Deep learning has become so dominant in machine learning, and artificial intelligence (AI) as a whole, that its intrinsic lack of interpretability is paradigmatic for the whole field of explainable AI (XAI). This is why progress in interpreting, explaining, and visualizing deep learning is of utmost importance. This book is a collection of completely independent chapters, compiled as the result of a Neural Information Processing Systems (NIPS) 2017 workshop, featuring some of the leading experts in XAI for deep learning. The volume is structured into six parts, each with its own preface and chapter summaries, which are very helpful.
The first part sets the scene, with a short introduction to AI and the facets of explanation: the recipient, the content (explanans), and the role. The characteristics of the explanandum and the intentions of the explanator are not considered; however, this is compensated by the distinction between the audience (the recipient) and the beneficiary (the explanator) of the explanation. There are some oddities in this part. The historical perspective is finally covered in chapter 3, where the desiderata for XAI are introduced: the classical tradeoff between fidelity and understandability and three other aspects that include sufficiency (enough to justify decision), low construction overhead (over an AI without explanation), and efficiency (not slowing down the AI system). This chapter also reminds us that many applications in machine learning and AI are not about perception problems using deep learning.

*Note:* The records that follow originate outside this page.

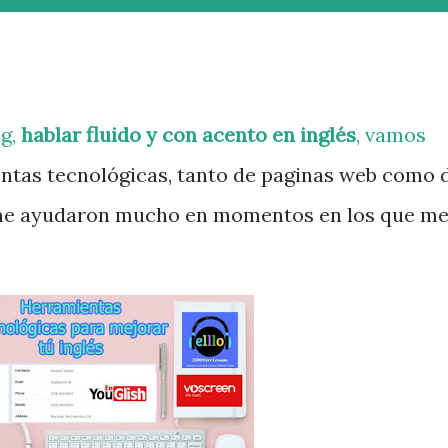
ng,
hablar fluido y con acento en inglés
, vamos
ntas tecnológicas, tanto de paginas web como 
 me ayudaron mucho en momentos en los que m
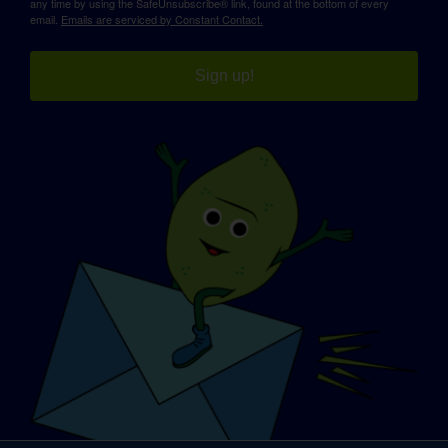
any time by using the SafeUnsubscribe® link, found at the bottom of every
email.
Emails are serviced by Constant Contact.
Sign up!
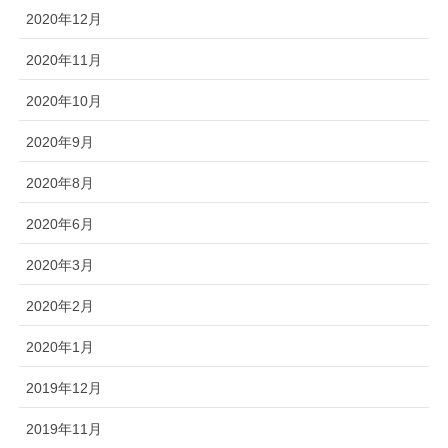
2020年12月
2020年11月
2020年10月
2020年9月
2020年8月
2020年6月
2020年3月
2020年2月
2020年1月
2019年12月
2019年11月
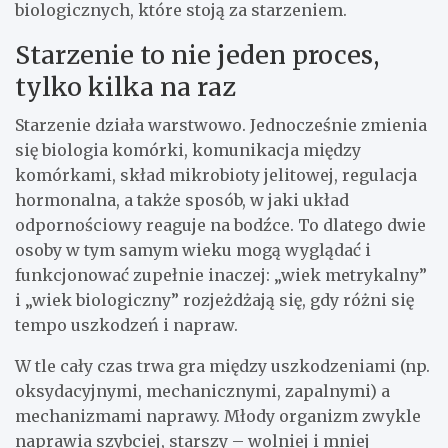
biologicznych, które stoją za starzeniem.
Starzenie to nie jeden proces,
tylko kilka na raz
Starzenie działa warstwowo. Jednocześnie zmienia
się biologia komórki, komunikacja między
komórkami, skład mikrobioty jelitowej, regulacja
hormonalna, a także sposób, w jaki układ
odpornościowy reaguje na bodźce. To dlatego dwie
osoby w tym samym wieku mogą wyglądać i
funkcjonować zupełnie inaczej: „wiek metrykalny”
i „wiek biologiczny” rozjeżdżają się, gdy różni się
tempo uszkodzeń i napraw.
W tle cały czas trwa gra między uszkodzeniami (np.
oksydacyjnymi, mechanicznymi, zapalnymi) a
mechanizmami naprawy. Młody organizm zwykle
naprawia szybciej, starszy – wolniej i mniej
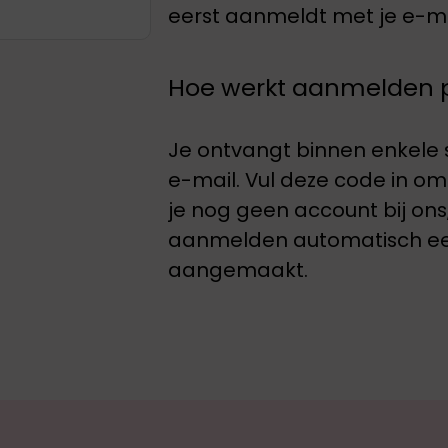
eerst aanmeldt met je e-ma
Hoe werkt aanmelden p
Je ontvangt binnen enkele
e-mail. Vul deze code in om
je nog geen account bij ons,
aanmelden automatisch ee
aangemaakt.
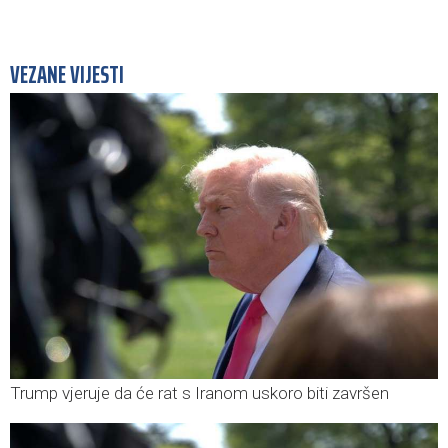
VEZANE VIJESTI
Trump vjeruje da će rat s Iranom uskoro biti završen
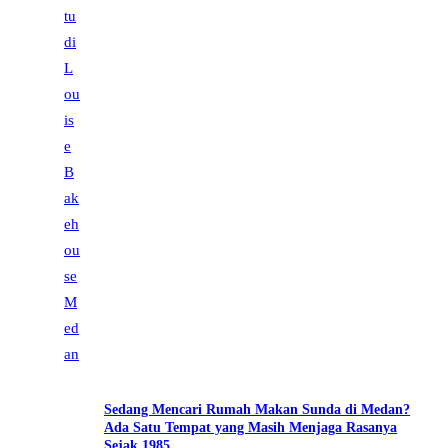
Sedang Mencari Rumah Makan Sunda di Medan?
Ada Satu Tempat yang Masih Menjaga Rasanya
Sejak 1985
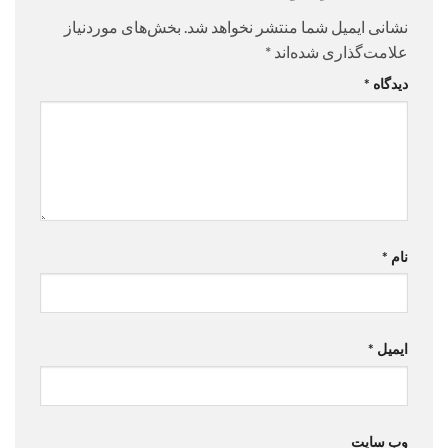
نشانی ایمیل شما منتشر نخواهد شد.
بخش‌های موردنیاز
علامت‌گذاری شده‌اند
*
دیدگاه
*
نام
*
ایمیل
*
وب‌ سایت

The second part covers methods to interpret AI systems, starting with activation maximization and how to synthesize the inputs that maximize the activation of a particular unit (output or internal). Using the trained networks in a backward direction has evolved to very complex pipelines that generate realistic exemplars. This is also illustrated when plausible images have to be generated from short textual descriptions. This part also covers XAI by design, that is, how we can devise new algorithms that ensure or facilitate explainability. For instance, can we build networks that are invariant to rotation and translation?
The final chapter of this part presents an important insight: the goal of interpretability from black-box models is not necessarily to mimic their behavior, but to extract characteristics of the model (“model attributes”) such as architecture, optimization, process, and so on. This is an important step forward, but there’s still much work to be done to make them more independent of the architecture or even the machine learning technique. More abstract characteristics--behavioral rather than structural--are needed.
The third part focuses on particular decisions through local explanations. Many popular systems in XAI (such as LIME) are based on perturbations of balls around the example to be explained. One chapter explores other kinds of perturbations, such as removing or modifying parts of an image and adapting salience maps and attribution methods. Two chapters develop state-of-the-art attribution methods, such as layer-wise relevance propagation (LRP). Principles such as energy conservation could be adapted to many architectures; but is this always straightforward as new deep learning methods are introduced? This question is partially answered at the end of this part, as we see how LRP is adapted to long short-term memory (LSTM), a very different neural network architecture.
The next part deals with evaluating interpretability and explanation, but focuses on good properties of explanations and pays little attention to whether humans really consider the adequate, trustworthy, and effective explanations. The first interpretability measure, network dissection, is defined as how many unique detectors (units) for concepts there are in the network. Isn’t this more about how well concepts are separated? In any case, the technique gives important insights about the network.
The other two chapters present axiomatic properties, such as conservation (very much like the energy in electricity networks), continuity (to small perturbations), implementation invariance (but still architecture-dependent), invariance to shifts (such as negative images), and other changes that keep functionality. They are more about neural network reliability than general properties about how good an explanation is.
The great diversity of XAI methods is seen in the next part, covering a wide range of applications such as quantum chemistry, drug discovery, and rainfall forecasting. Applications such as neural decoding (representing what a person is seeing from brain scanning) are spectacular and suggest the important connection between XAI and neuroscience. The last single-chapter part discusses some software tools. We expect to see XAI tools included in general machine learning and deep learning libraries in the near future.
Overall, despite the explicit focus on deep learning for images, this is a very valuable collection for those working in any application of deep learning that looks for the key techniques in XAI at the moment. Readers from other areas in AI or new to XAI can get a glimpse of where cutting-edge research is heading.